As we see it, the central problem area in terms of the "bureaucracy" of the RMA is the "slop" that exists with variable quality of first instance decision-making and associated de novo appeal processes. There is simply far too much process, and the associated delay and uncertainty are fertile ground for vexatious and trade competition behaviour. Associated with this, the de novo appeal model (while needed to overcome poor first quality decision-making processes) can blur accountabilities for plan and consent decision-making. That does not assist to promote good environmental outcomes or effective public participation.

The 2005 Amendments tried to tackle this area, but the reforms were too timid. There is potential for greater improvements here, both in terms of better quality assurance of first instance plan and major consent hearings and the better focus of appeals. Measures such as provision for security for costs in appeals, and the clarification of the scope of further information requests could assist.

National has also signalled the possibility of inter-district plans, and combined regional plans.

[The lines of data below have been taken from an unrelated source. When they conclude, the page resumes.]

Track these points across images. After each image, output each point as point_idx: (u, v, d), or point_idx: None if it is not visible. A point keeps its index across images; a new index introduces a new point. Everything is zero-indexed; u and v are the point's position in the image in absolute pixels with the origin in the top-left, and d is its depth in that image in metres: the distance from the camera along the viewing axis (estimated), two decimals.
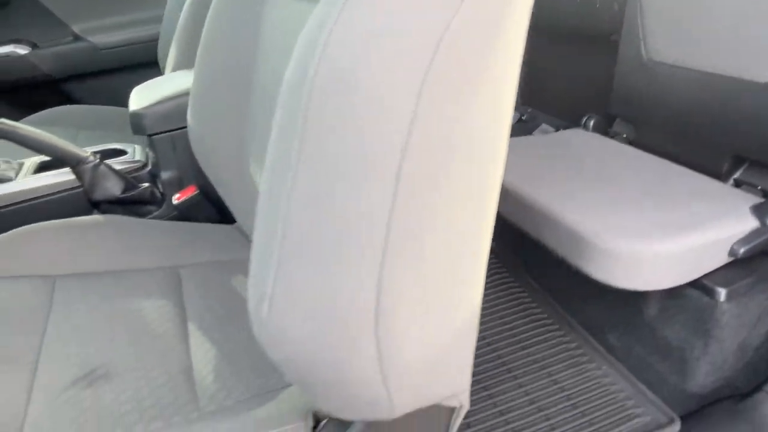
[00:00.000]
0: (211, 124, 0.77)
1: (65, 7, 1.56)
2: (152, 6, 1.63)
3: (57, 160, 0.94)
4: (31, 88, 1.57)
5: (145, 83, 0.96)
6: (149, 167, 0.93)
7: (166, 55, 1.47)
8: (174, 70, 1.04)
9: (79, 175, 0.81)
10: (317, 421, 0.51)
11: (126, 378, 0.56)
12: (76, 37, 1.58)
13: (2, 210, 0.84)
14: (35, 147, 0.79)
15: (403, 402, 0.43)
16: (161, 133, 0.84)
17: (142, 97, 0.87)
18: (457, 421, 0.52)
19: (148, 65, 1.61)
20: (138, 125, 0.83)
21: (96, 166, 0.81)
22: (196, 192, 0.85)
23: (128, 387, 0.55)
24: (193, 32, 1.01)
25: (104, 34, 1.60)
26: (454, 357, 0.45)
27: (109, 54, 1.61)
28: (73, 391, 0.55)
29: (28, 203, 0.85)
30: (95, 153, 0.84)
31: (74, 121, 1.42)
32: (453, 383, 0.47)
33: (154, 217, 0.88)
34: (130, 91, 1.65)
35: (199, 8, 1.01)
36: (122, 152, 0.97)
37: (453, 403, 0.48)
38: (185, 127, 0.84)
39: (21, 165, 0.91)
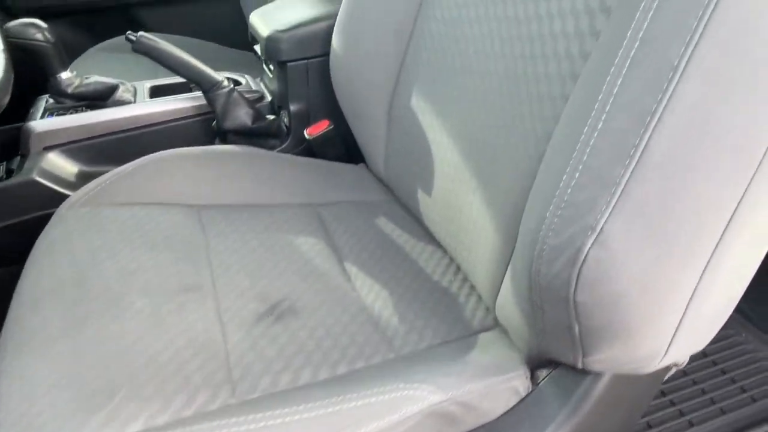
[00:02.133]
0: (360, 52, 0.71)
1: None
2: None
3: (169, 87, 0.89)
4: (102, 14, 1.50)
5: (264, 8, 0.89)
6: (268, 98, 0.88)
7: None
8: None
9: (210, 101, 0.76)
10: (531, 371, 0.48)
11: (312, 315, 0.54)
12: None
13: (129, 133, 0.80)
14: (173, 66, 0.74)
15: (672, 355, 0.40)
16: (297, 60, 0.78)
17: (272, 20, 0.80)
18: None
19: None
20: (274, 49, 0.77)
21: (230, 92, 0.76)
22: (329, 126, 0.80)
23: (318, 324, 0.53)
24: None
25: None
26: (718, 321, 0.42)
27: None
28: (263, 324, 0.52)
29: (154, 128, 0.81)
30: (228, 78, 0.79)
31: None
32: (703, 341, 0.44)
33: (280, 151, 0.83)
34: (203, 22, 1.57)
35: None
36: (237, 82, 0.92)
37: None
38: (321, 55, 0.79)
39: (135, 88, 0.86)
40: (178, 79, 0.86)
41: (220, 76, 0.76)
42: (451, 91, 0.59)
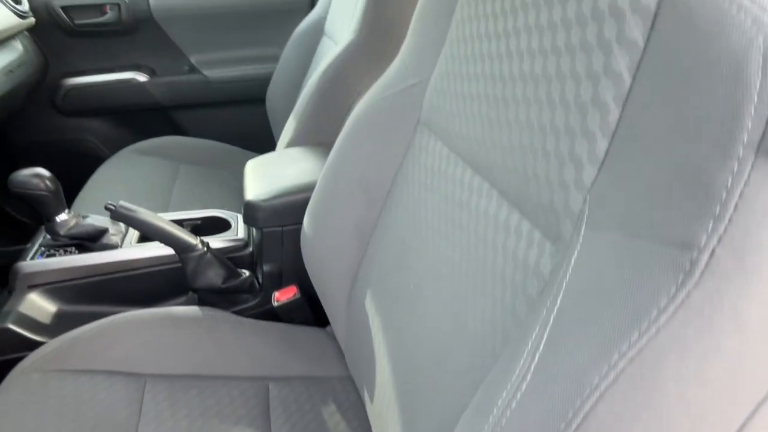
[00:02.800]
0: (324, 239, 0.72)
1: (186, 38, 1.59)
2: (269, 44, 1.63)
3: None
4: (143, 114, 1.62)
5: (261, 159, 0.93)
6: (251, 248, 0.90)
7: (275, 97, 1.46)
8: (290, 143, 1.00)
9: (184, 261, 0.79)
10: None
11: None
12: (192, 69, 1.61)
13: (109, 276, 0.84)
14: (148, 232, 0.78)
15: None
16: (272, 227, 0.80)
17: (257, 181, 0.84)
18: None
19: (255, 102, 1.61)
20: (252, 217, 0.79)
21: (202, 255, 0.79)
22: (296, 295, 0.80)
23: None
24: (319, 108, 0.97)
25: (218, 68, 1.62)
26: None
27: (220, 87, 1.63)
28: None
29: (133, 272, 0.85)
30: (200, 220, 0.82)
31: (178, 153, 1.43)
32: None
33: (248, 308, 0.84)
34: (235, 125, 1.67)
35: (331, 85, 0.96)
36: (226, 224, 0.95)
37: None
38: (296, 224, 0.80)
39: (127, 230, 0.91)
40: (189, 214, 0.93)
41: (194, 239, 0.79)
42: (402, 300, 0.58)
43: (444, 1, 0.58)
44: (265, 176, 0.85)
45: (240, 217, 0.99)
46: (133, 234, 0.89)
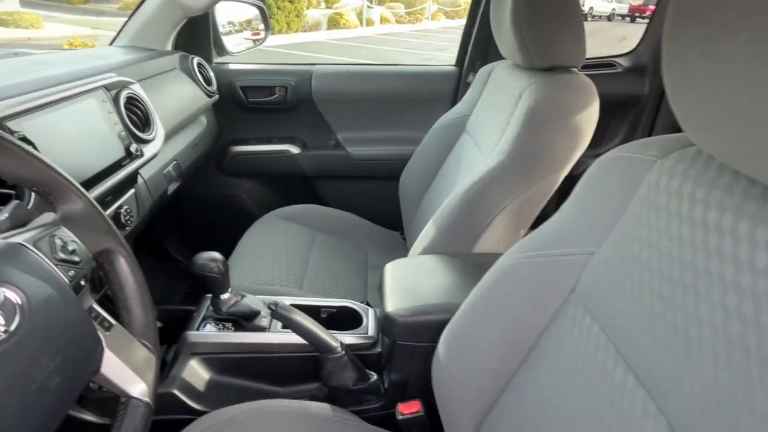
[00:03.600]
0: (461, 372, 0.74)
1: (336, 117, 1.76)
2: (411, 128, 1.74)
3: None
4: (290, 180, 1.80)
5: (399, 265, 0.99)
6: (379, 348, 0.95)
7: (408, 180, 1.54)
8: (427, 249, 1.05)
9: (323, 360, 0.86)
10: None
11: None
12: (337, 144, 1.77)
13: (254, 355, 0.94)
14: (299, 332, 0.86)
15: None
16: (405, 341, 0.85)
17: (396, 291, 0.89)
18: None
19: (389, 179, 1.72)
20: (388, 330, 0.85)
21: (340, 358, 0.85)
22: (420, 412, 0.83)
23: None
24: (460, 220, 1.02)
25: (360, 145, 1.76)
26: None
27: (360, 163, 1.76)
28: None
29: (275, 354, 0.94)
30: (335, 309, 0.89)
31: (315, 221, 1.57)
32: None
33: (371, 409, 0.89)
34: (368, 199, 1.79)
35: (475, 200, 1.01)
36: (357, 317, 1.02)
37: None
38: (430, 342, 0.84)
39: (272, 318, 1.01)
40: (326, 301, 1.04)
41: (335, 342, 0.86)
42: None
43: (627, 176, 0.56)
44: (403, 287, 0.91)
45: (370, 311, 1.06)
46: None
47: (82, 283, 0.54)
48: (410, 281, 0.93)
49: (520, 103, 1.04)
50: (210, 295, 0.99)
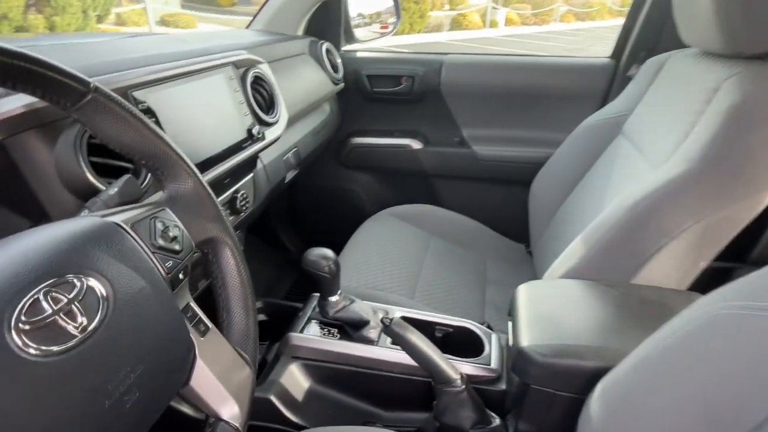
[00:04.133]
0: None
1: (464, 112, 1.61)
2: (548, 128, 1.54)
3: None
4: (408, 176, 1.69)
5: (535, 288, 0.82)
6: (503, 384, 0.79)
7: (542, 187, 1.35)
8: (570, 272, 0.86)
9: (438, 392, 0.73)
10: None
11: None
12: (461, 142, 1.62)
13: (358, 369, 0.84)
14: (413, 355, 0.74)
15: None
16: (544, 387, 0.68)
17: (533, 321, 0.73)
18: None
19: (517, 184, 1.54)
20: (522, 369, 0.69)
21: (459, 393, 0.71)
22: None
23: None
24: (619, 241, 0.82)
25: (487, 144, 1.59)
26: None
27: (486, 164, 1.60)
28: None
29: (382, 373, 0.83)
30: (452, 328, 0.78)
31: (431, 223, 1.44)
32: None
33: None
34: (490, 204, 1.62)
35: (643, 218, 0.80)
36: (478, 342, 0.87)
37: None
38: (575, 394, 0.67)
39: (382, 329, 0.89)
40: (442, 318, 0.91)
41: (456, 373, 0.72)
42: None
43: None
44: (544, 318, 0.74)
45: (494, 336, 0.90)
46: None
47: (181, 276, 0.46)
48: (552, 311, 0.76)
49: (716, 98, 0.81)
50: (318, 294, 0.90)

We think this is a worthwhile area for reform. In addition to greater use of national standards, encouraging councils to work together in making their plans would help avoid unnecessary duplication and differences in planning approaches. Examples such as the combined Wairarapa proposed district plans also show advantages such as having a single industrial hub for several districts and greater scope for integration between land use development and infrastructure provision. We suggest there could be other sensible reforms in this area, such as requiring councils to put their policy statement and plans on the internet in such a form that the Ministry for the Environment can provide a readily searchable, central and up-to-date database.

Where to from here?

National's reform prescription for the RMA will have big implications for business, especially in the utilities sector. Although National's plans are highly specific, there will still be the capacity for influence through the submission process so businesses should be turning their attention now to the outcomes they want to achieve out of the legislative review. Chapman Tripp will continue to monitor developments closely and will keep you informed of the debate as it unfolds.